» **WORK ITEM**: Only one portion of the data is to be written out: from the line bearing "cted is used" through the line bearing "ted to the phone". Write it exactly as it appears.

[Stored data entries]
□ □ □ □ □
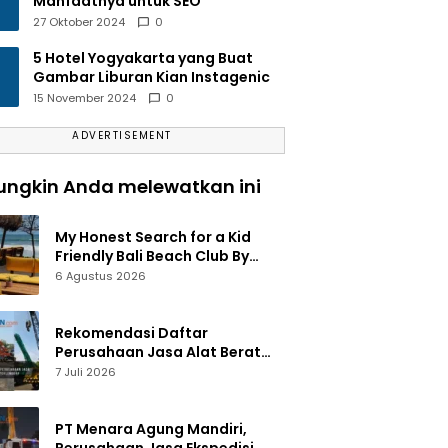
Manfaatnya untuk SEO
27 Oktober 2024
0
5 Hotel Yogyakarta yang Buat
Gambar Liburan Kian Instagenic
15 November 2024
0
ADVERTISEMENT
ngkin Anda melewatkan ini
My Honest Search for a Kid
Friendly Bali Beach Club By
Amelia
6 Agustus 2026
Rekomendasi Daftar
Perusahaan Jasa Alat Berat
Jakarta Terlengkap
7 Juli 2026
PT Menara Agung Mandiri,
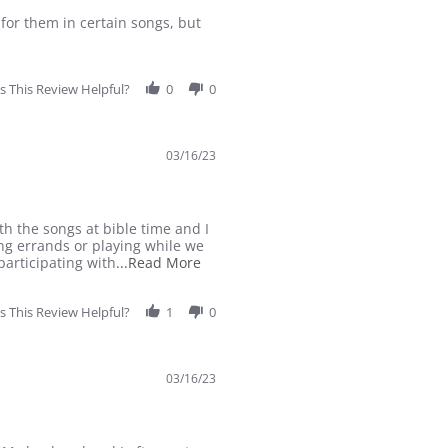
t for them in certain songs, but
 This Review Helpful?
0
0
03/16/23
h the songs at bible time and I
ng errands or playing while we
Read
participating with
...Read More
more
about
 This Review Helpful?
1
Ever
0
since
we
started
03/16/23
K5
with
Abeka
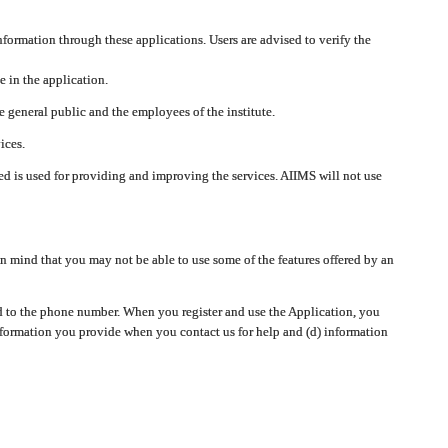
nformation through these applications. Users are advised to verify the
e in the application.
 general public and the employees of the institute.
ices.
cted is used for providing and improving the services. AIIMS will not use
 mind that you may not be able to use some of the features offered by an
ted to the phone number. When you register and use the Application, you
information you provide when you contact us for help and (d) information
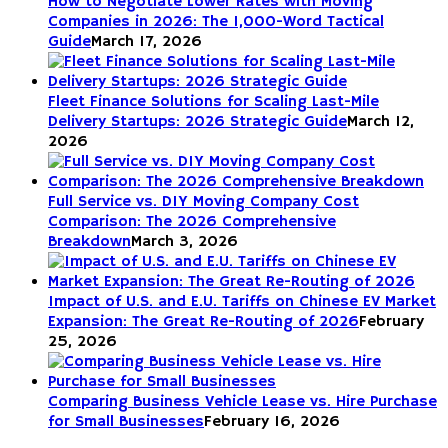
How to Negotiate Lower Rates with Moving
Companies in 2026: The 1,000-Word Tactical
Guide
March 17, 2026
Fleet Finance Solutions for Scaling Last-Mile
Delivery Startups: 2026 Strategic Guide
March 12,
2026
Full Service vs. DIY Moving Company Cost
Comparison: The 2026 Comprehensive
Breakdown
March 3, 2026
Impact of U.S. and E.U. Tariffs on Chinese EV Market
Expansion: The Great Re-Routing of 2026
February
25, 2026
Comparing Business Vehicle Lease vs. Hire Purchase
for Small Businesses
February 16, 2026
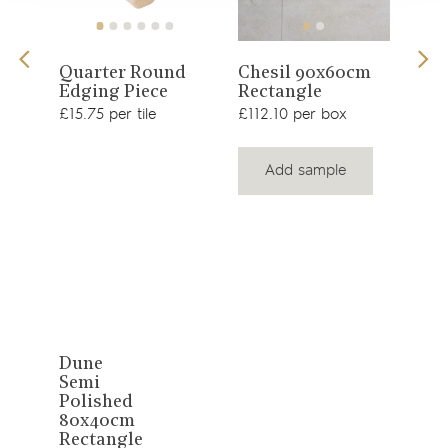
View
View
Quarter Round
Chesil 90x60cm
Edging Piece
Rectangle
product
product
Mal
£15.75 per tile
£112.10 per box
80
Rec
£64.
Add sample
View
Dune
Semi
product
Polished
80x40cm
Rectangle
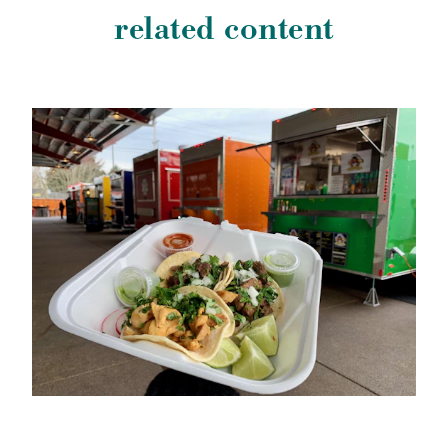
related content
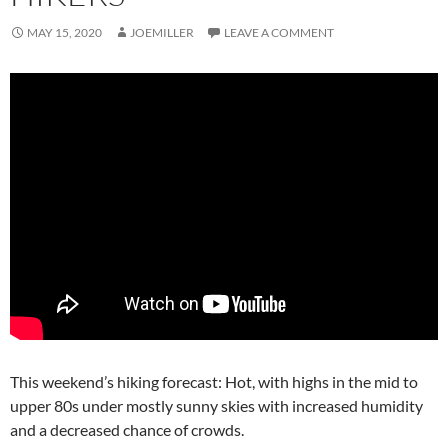
MAY 15, 2020
JOEMILLER
LEAVE A COMMENT
This weekend’s hiking forecast: Hot, with highs in the mid to
upper 80s under mostly sunny skies with increased humidity
and a decreased chance of crowds.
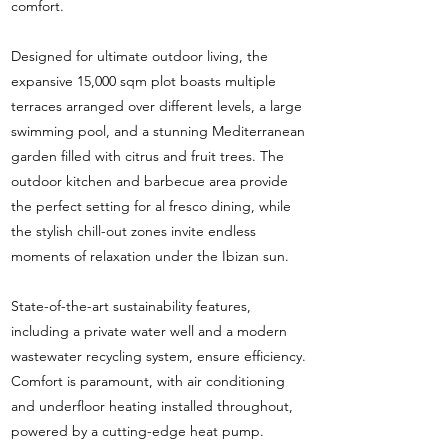
comfort.
Designed for ultimate outdoor living, the
expansive 15,000 sqm plot boasts multiple
terraces arranged over different levels, a large
swimming pool, and a stunning Mediterranean
garden filled with citrus and fruit trees. The
outdoor kitchen and barbecue area provide
the perfect setting for al fresco dining, while
the stylish chill-out zones invite endless
moments of relaxation under the Ibizan sun.
State-of-the-art sustainability features,
including a private water well and a modern
wastewater recycling system, ensure efficiency.
Comfort is paramount, with air conditioning
and underfloor heating installed throughout,
powered by a cutting-edge heat pump.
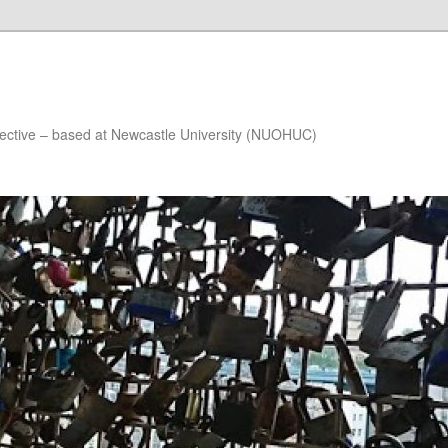
lective – based at Newcastle University (NUOHUC)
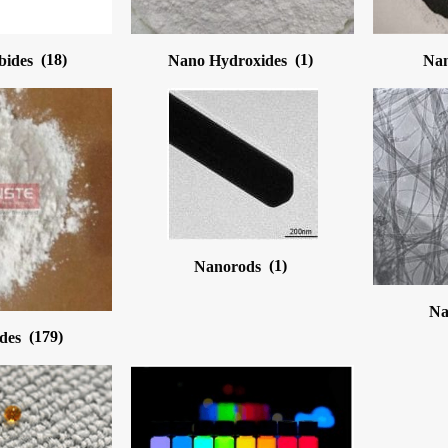
bides
(18)
Nano Hydroxides
(1)
Nan
Nanorods
(1)
Na
ides
(179)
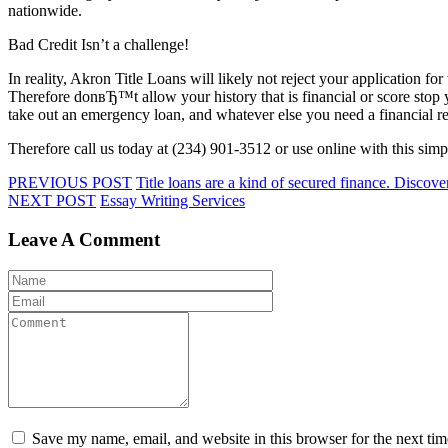
nationwide.
Bad Credit Isn’t a challenge!
In reality, Akron Title Loans will likely not reject your application for
Therefore donвЂ™t allow your history that is financial or score stop y
take out an emergency loan, and whatever else you need a financial re
Therefore call us today at (234) 901-3512 or use online with this si
PREVIOUS POST
Title loans are a kind of secured finance. Discove
NEXT POST
Essay Writing Services
Leave A Comment
Save my name, email, and website in this browser for the next ti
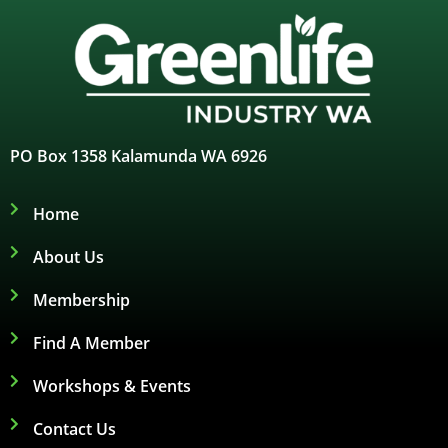
PO Box 1358 Kalamunda WA 6926
Home
About Us
Membership
Find A Member
Workshops & Events
Contact Us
□ □ □ □ □
» **SOLUTION FOR THIS TASK**:
cted is used for providing and improving the services. AIIMS will not use
 mind that you may not be able to use some of the features offered by an
ted to the phone number. When you register and use the Application, you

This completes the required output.